Articles & Essays
|"Canned heat: There's only one real way to use a Mason jar"
West Virginia South magazine (Beckley, WVa)
| I was canning before canning was cool. Actually, when it was hot – very hot.
I was a kid out of school for the summer, hoping for blissful mornings sleeping in. But my mother regularly turned my vision of heavenly slothfulness into sweaty, red-spattered hell: tomato canning day.
When the backyard garden ejected barrages of tomatoes during high summer, my mother had one guiding principle, that they could not and would not be wasted. The mounds of red which landed on the kitchen counters were going into jars. At 8 a.m., my mother’s face already would be moistly glazed as she dipped tomatoes into simmering water to remove their peels. They emerged looking like skinned knees. The reek of hot, acidic tomatoes, despite every window being open, was enough to snap me awake long before she would shout for me to get in there and get to work, or else.
Oh, I didn’t mention that there was no air conditioning? There wasn’t any in our house until after I left for college. No fans were running because my mother believed they “sucked in the damp.” (I still don’t get it.)
By the time we bulldozed through tomato mountain, the kitchen would look like a crime scene.
Adding to the heat was the cumulonimbus of steam that rose from water boiling in the big canning pot. Inside it sat Mason jars, their rings and lids, being sanitized before getting filled with tomatoes, then replaced in the pot and processed.
Months later, even on the coldest day of winter, the sight of my mother opening one of those jars of tomatoes to make soup or spaghetti sauce would make me break out in a sweat.
With these kinds of memories, I would no more use one of those Mason jars as a drinking glass than I would employ a dented fender from a car accident as a spoon. I was raised to believe that jelly jars were meant for jelly, mayonnaise jars were meant for mayo and Mason jars were meant to contain the suffering of my summers.
Not everyone thinks that way about the jars. Today, about one-third of sales of Mason jars are to craft markets, according to Gabe Bullard, a Louisville journalist who actually studied the history of the Mason jar.
I’ve seen some appalling Mason jar co-opting including one jar that was covered in leather and had a handle, intended as a coffee mug. Using Mason jars as picture frames consists of dropping a photo inside a jar and using the result for centerpieces at a wedding reception. Either that, or the bride and groom are sending messages to save them from a deserted island.

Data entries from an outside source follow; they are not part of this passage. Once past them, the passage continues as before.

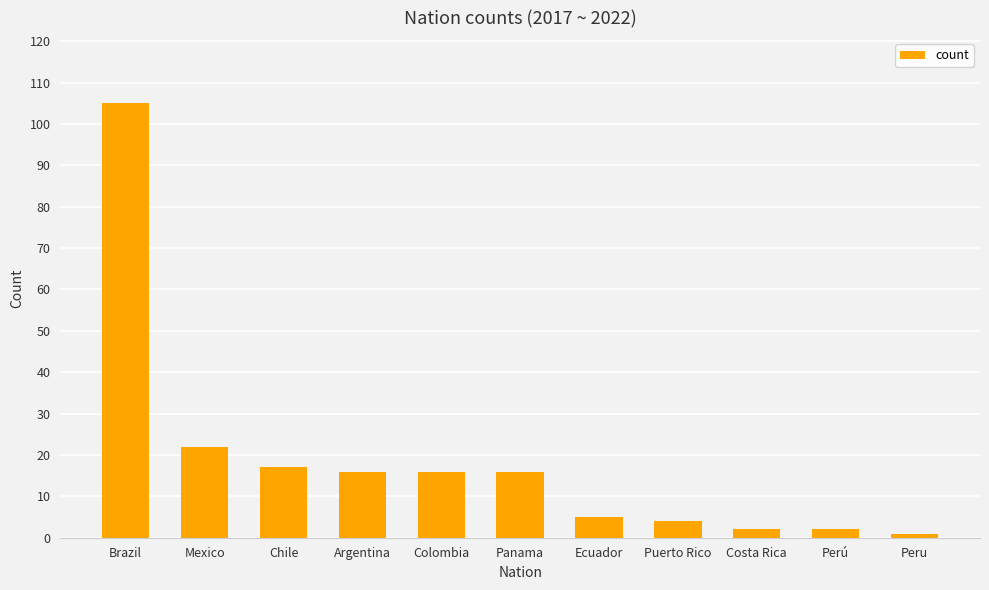

What is the average value?

19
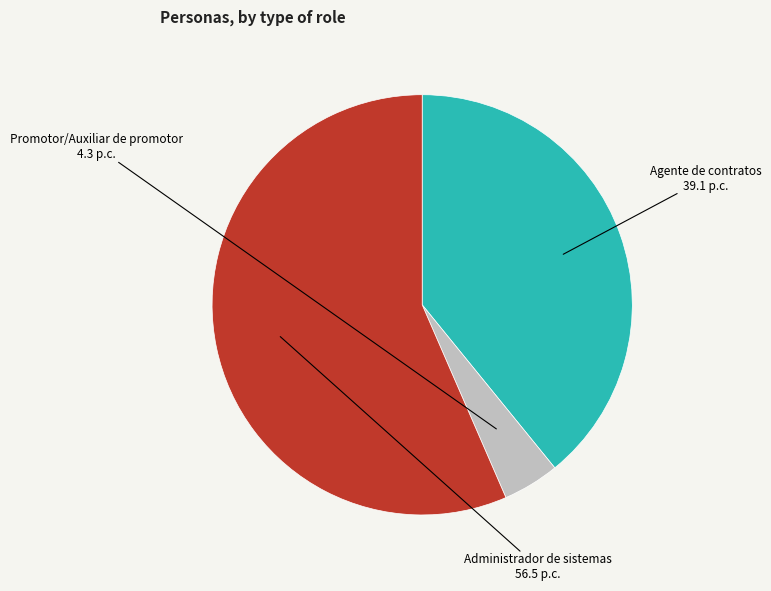

Does any single category account for the majority?

Yes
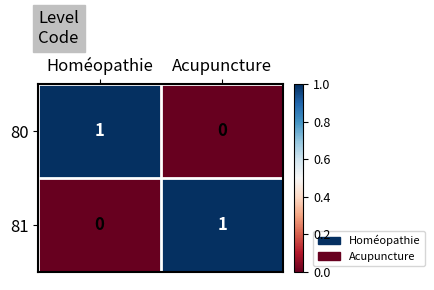

Reading left to right, what are all the values shown in this chart?

80: 1	0
81: 0	1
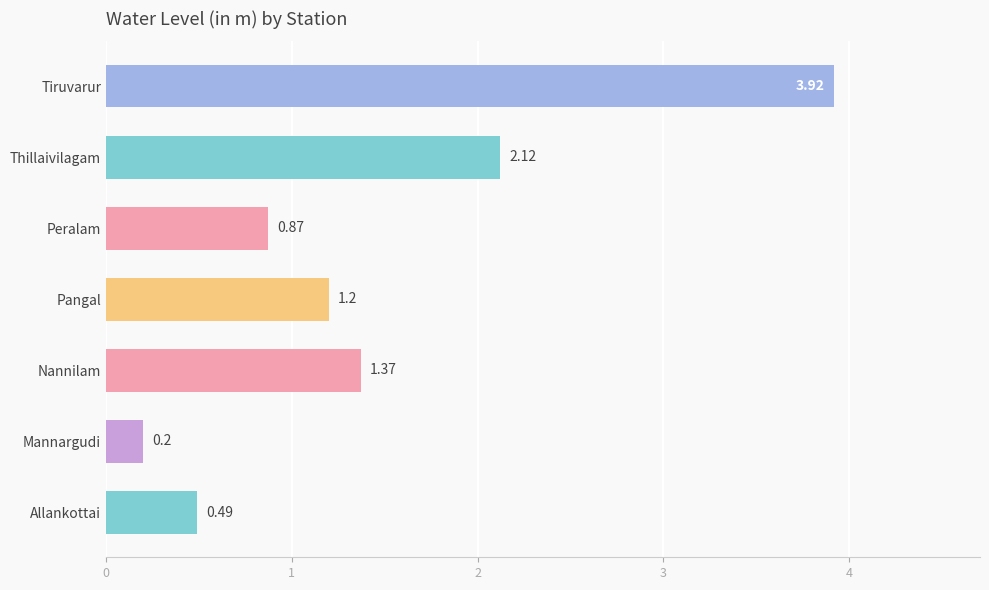

What is the average value?

1.5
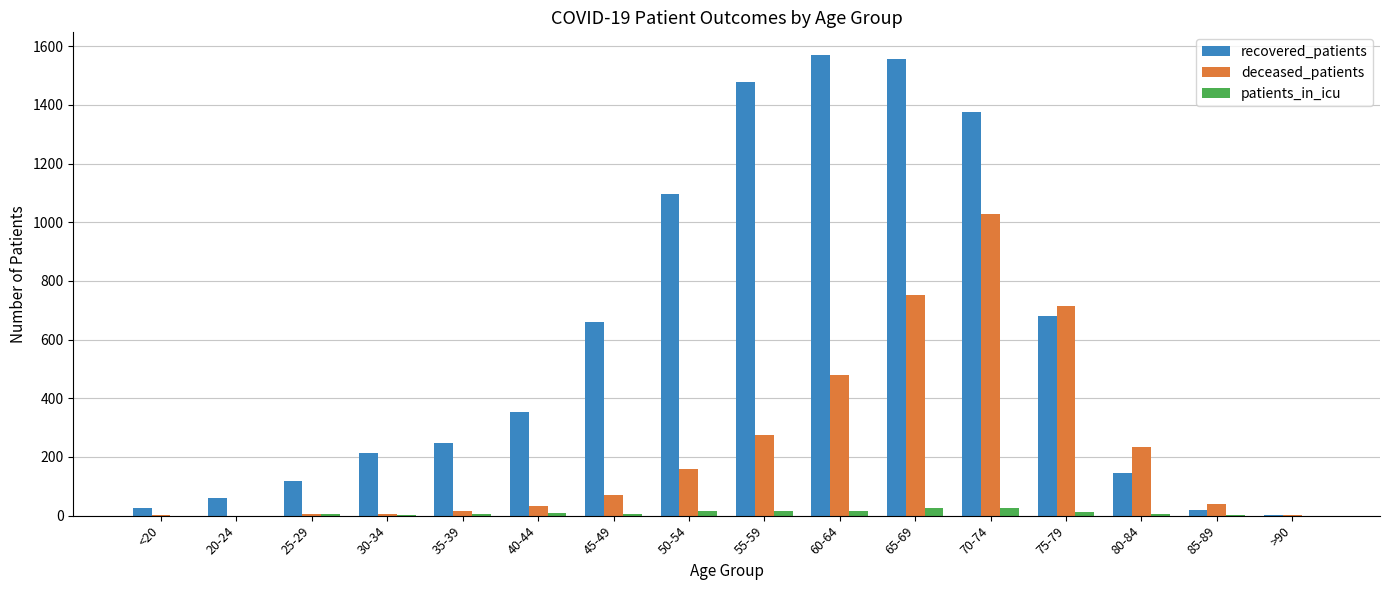

Does the chart contain stacked bars?

No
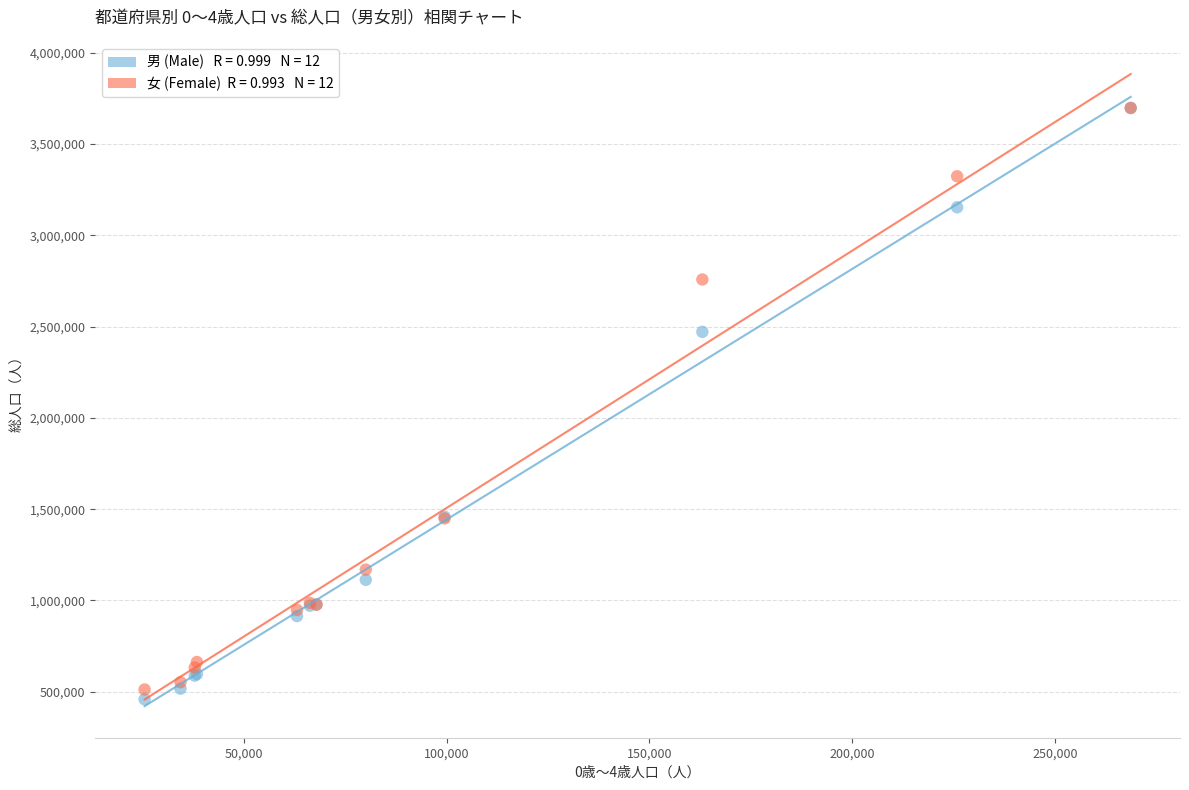

Across all series, what Y value is closest to 2078046?

2471013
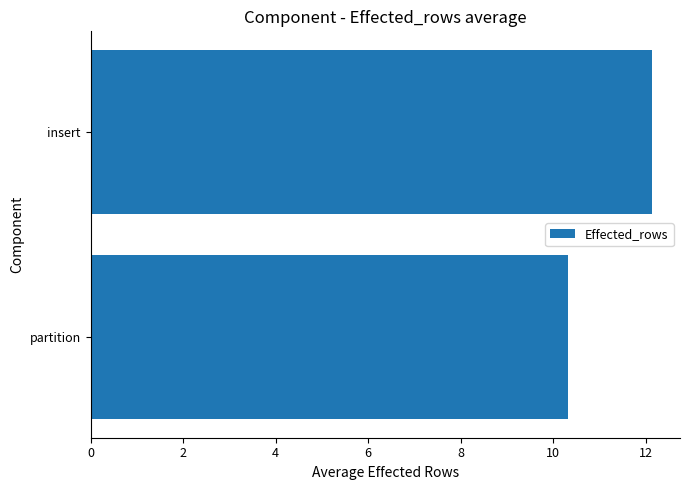

What is the smallest value displayed?

10.3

I hate to even bring up the “redneck wineglass,” which is a Mason jar affixed to a stem. it’s an insult to both wineglasses and rednecks, besides appearing structurally unsound.
I have seen Mason jars used as vases on restaurant tables and as the globes of chandeliers.
And they still look like Mason jars, not vases or chandeliers.
The jars were invented by, yes, a Mr. Mason, in 1858 because people needed sturdy, inexpensive containers in which to preserve food before the existence of freezers or the need for fake firefly lamps. Bullard has called them “the alligators of kitchenware” because they never go away.
By the Great Depression, preserving fruits and vegetables at home was so popular that thousands of community canneries had sprung up across the country. The facilities, often established by county governments or at high schools, would allow people to can produce canned goods in larger amounts than they could at home, for a small fee. Canning continued to grow during World War II, as victory gardens contributed to the war effort. But by the end of the war, canning – and Mason jars – dropped off the food world’s radar screen.
That’s why, when I got over my childhood trauma and began canning my own jams and pickles, people thought I was nuts and said that nobody under age 80 was doing it.
But a few years ago, canning got hot again, this time seized by hipsters. Now people want to know if I smoke my figs before turning them into jam or where to find fresh local turmeric root for pickles.
And the poor Mason jar has become a cliche for restaurants trying to create the image that their food is straight from the farm, a knee-jerk attempt to symbolize the homemade. The meaning of the once-proud Mason jar has been sapped.
Put dried beans and little candles in the bottom? How about fake Christmas trees and water, a la a snow globe? These are just a couple of ideas from the miasma of Pinterest, and they look like things a first-grader might make in vacation Bible school.
For me, Mason jars still say a lot. But they’ll never say anything remotely connected with a church unless it’s about fire, brimstone and hot tomatoes.